* **To do**: Gather every line in the data that contains the string "vBulletin", treating uppercase and lowercase letters as different.

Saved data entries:
+ + + + +

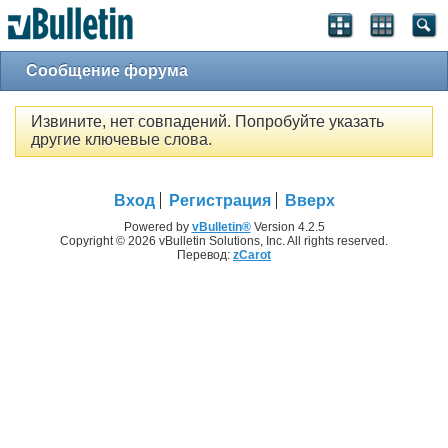
Сообщение форума
Извините, нет совпадений. Попробуйте указать
другие ключевые слова.
Вход
Регистрация
Вверх
Powered by
vBulletin®
Version 4.2.5
Copyright © 2026 vBulletin Solutions, Inc. All rights reserved.
Перевод:
zCarot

+ + + + +

* **Answer box**:
vBulletin®
Copyright © 2026 vBulletin Solutions, Inc. All rights reserved.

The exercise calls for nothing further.